The Chube - Joshua Tree National Park (December 2005)

This is the ever-exciting Viren on The Chube, a V3 problem with a moderately intimidating topout. Does it look intimidating to you?

Well, Southern California, being the vile place that it is, still has its perks. Mind you, it's the middle of January, and I complained yesterday morning about it being too hot for pants in the valley. Well, I then went bouldering in the afternoon, feeling extremely comfortable in shorts and with 2 to 3 inches of snow under my feet in the San Bernardino mountains. Where else is that sort of thing possible in January? I'm sure other places must exist - maybe on mars. Perhaps we can send an expedition to find out...
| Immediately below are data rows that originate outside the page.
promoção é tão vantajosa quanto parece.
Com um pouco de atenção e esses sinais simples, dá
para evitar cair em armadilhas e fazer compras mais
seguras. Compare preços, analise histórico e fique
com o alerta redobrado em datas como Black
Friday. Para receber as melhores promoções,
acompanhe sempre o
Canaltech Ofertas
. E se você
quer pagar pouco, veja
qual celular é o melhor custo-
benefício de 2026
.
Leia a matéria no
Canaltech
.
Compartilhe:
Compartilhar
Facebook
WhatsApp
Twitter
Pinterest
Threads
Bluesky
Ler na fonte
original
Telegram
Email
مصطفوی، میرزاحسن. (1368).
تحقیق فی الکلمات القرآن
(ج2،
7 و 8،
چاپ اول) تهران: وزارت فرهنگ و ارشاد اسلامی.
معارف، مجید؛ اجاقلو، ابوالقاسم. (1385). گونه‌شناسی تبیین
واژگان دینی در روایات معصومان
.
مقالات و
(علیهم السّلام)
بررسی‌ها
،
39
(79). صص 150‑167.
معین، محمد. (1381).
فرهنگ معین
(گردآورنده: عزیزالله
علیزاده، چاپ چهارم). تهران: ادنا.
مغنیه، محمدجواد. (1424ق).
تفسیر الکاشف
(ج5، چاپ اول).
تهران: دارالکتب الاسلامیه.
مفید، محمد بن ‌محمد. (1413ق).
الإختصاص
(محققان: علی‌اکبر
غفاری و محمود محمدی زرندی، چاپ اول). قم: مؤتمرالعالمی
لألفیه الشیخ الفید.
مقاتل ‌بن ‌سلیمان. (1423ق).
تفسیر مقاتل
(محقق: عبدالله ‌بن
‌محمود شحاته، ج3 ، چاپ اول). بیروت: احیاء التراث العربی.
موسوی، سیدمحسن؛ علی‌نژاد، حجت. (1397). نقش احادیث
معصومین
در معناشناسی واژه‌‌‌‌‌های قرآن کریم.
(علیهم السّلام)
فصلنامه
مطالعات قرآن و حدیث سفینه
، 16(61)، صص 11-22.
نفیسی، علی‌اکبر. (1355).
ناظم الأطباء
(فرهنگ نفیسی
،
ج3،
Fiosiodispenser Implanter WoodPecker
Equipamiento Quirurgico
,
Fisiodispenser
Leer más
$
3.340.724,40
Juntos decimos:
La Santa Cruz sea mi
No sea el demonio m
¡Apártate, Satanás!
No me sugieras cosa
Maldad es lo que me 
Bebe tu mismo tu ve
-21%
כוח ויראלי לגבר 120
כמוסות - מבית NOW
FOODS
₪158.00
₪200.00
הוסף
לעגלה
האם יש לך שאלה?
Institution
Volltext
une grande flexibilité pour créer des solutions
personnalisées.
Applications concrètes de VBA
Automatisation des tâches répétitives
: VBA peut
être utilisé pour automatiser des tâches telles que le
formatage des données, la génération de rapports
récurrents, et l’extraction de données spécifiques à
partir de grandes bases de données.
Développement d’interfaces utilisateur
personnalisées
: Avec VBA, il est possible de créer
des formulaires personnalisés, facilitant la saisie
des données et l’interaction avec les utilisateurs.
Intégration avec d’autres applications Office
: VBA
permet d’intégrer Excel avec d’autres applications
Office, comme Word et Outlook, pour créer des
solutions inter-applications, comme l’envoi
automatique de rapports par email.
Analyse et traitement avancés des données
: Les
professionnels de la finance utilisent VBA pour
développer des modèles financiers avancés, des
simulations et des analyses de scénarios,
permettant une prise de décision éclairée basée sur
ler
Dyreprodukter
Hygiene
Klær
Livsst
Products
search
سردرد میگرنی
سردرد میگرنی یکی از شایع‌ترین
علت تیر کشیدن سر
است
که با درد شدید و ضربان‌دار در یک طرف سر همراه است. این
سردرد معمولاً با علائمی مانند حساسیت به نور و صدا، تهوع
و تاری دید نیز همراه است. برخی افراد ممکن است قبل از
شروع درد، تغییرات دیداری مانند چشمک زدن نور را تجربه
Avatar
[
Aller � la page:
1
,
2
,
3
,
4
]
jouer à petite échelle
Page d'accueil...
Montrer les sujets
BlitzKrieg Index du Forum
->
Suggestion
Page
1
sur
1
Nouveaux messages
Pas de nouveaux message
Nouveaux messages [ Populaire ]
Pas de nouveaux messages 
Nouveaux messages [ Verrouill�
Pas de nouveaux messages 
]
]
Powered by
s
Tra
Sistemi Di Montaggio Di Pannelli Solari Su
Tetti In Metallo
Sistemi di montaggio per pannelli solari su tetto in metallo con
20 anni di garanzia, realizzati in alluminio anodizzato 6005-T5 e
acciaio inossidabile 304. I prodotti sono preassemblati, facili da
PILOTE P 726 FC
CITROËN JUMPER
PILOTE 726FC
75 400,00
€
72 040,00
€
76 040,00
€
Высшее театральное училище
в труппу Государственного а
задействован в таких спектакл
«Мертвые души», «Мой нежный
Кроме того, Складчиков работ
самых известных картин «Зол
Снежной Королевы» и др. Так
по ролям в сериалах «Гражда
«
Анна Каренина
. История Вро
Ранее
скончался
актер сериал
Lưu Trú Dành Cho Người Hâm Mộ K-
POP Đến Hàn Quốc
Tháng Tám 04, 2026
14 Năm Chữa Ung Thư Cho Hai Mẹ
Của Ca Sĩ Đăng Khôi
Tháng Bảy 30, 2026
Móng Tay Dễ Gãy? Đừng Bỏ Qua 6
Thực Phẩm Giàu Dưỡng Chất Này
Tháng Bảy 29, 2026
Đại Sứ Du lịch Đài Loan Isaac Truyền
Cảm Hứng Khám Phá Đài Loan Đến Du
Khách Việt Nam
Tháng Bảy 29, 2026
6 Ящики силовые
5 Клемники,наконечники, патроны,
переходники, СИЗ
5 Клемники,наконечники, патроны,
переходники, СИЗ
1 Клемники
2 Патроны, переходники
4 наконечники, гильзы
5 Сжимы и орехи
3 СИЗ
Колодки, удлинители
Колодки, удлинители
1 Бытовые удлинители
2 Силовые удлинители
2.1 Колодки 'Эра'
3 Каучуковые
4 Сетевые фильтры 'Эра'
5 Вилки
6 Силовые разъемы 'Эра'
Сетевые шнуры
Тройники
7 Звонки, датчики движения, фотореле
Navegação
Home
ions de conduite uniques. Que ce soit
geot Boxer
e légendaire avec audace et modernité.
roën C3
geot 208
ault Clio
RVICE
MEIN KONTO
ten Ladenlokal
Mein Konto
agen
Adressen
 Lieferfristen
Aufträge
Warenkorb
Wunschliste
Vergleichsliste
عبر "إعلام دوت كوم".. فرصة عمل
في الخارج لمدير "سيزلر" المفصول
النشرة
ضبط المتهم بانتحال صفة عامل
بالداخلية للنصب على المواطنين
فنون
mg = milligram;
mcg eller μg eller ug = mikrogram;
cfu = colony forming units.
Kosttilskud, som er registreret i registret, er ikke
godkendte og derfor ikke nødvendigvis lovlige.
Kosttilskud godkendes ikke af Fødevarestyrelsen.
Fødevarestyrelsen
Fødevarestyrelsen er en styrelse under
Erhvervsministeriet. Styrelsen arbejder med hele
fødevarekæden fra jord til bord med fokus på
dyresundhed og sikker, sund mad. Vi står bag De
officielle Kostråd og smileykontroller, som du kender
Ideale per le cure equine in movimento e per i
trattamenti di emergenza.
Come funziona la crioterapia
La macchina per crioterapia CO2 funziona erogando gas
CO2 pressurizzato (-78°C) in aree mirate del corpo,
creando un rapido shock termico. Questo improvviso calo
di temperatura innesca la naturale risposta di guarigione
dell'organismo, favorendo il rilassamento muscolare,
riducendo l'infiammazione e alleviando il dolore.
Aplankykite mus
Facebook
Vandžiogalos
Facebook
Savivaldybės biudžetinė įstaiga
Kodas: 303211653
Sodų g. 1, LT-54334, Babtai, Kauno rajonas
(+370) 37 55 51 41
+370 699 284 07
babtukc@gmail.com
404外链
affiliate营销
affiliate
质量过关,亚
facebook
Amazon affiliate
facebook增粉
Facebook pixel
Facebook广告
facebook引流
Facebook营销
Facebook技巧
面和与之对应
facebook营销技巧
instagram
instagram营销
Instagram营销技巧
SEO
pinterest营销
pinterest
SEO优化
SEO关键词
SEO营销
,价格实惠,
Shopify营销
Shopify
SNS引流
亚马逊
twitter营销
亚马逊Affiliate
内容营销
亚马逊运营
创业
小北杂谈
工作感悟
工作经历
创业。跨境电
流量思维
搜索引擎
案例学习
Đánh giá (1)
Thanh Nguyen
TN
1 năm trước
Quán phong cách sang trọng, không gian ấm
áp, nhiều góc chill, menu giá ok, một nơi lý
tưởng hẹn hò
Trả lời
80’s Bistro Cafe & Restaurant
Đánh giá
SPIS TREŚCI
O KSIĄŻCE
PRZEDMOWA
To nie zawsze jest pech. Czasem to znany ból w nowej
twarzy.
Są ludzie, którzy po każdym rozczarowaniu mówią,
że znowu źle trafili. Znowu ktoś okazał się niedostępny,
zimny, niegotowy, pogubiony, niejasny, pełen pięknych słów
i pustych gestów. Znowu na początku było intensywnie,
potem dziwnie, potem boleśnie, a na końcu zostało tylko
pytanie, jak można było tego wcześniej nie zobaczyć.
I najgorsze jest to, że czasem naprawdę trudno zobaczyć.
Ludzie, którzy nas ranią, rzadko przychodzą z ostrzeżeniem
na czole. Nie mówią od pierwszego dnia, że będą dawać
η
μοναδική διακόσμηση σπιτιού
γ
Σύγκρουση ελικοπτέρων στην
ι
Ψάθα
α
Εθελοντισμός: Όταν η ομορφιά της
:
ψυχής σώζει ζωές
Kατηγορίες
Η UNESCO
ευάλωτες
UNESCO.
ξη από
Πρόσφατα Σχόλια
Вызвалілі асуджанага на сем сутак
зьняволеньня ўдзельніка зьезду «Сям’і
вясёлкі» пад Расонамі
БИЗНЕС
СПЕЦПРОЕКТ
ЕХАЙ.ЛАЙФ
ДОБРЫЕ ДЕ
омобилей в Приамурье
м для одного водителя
Blogger Linz Organist said...

So, I think I might be ok with climbing up, but how does one descend?

Sunday, January 08, 2006  
Blogger An Enlightened Fellow said...

There's a walkoff on the back. Granted you do have to jump down about 5 feet, but it's relatively painless.

Sunday, January 08, 2006  
Anonymous Anonymous said...

I ran into a guy out there a couple weeks back, who, having successfully climbed the problem, was about to descend by jumping off the wrong side into a formidable yucca bush. Wishing to spare him the pain and suffering of inevitable impalement, I mentioned to them that the standard downclimb was on the back side of the boulder, and then showed him by walking around the back to point it out to him. He then proceeded to inch backwards down the extremely low angle slab slowly and painfully, with legs a'shaking and fingers and teeth a'clenching. Thankfully, he made it to the ground safely, and thanked me for showing him the downclimb. I was left bewildered at how someone could ascend a fairly gymnastic and formidable boulder problem, then quake on a near-sidewalk like downclimb.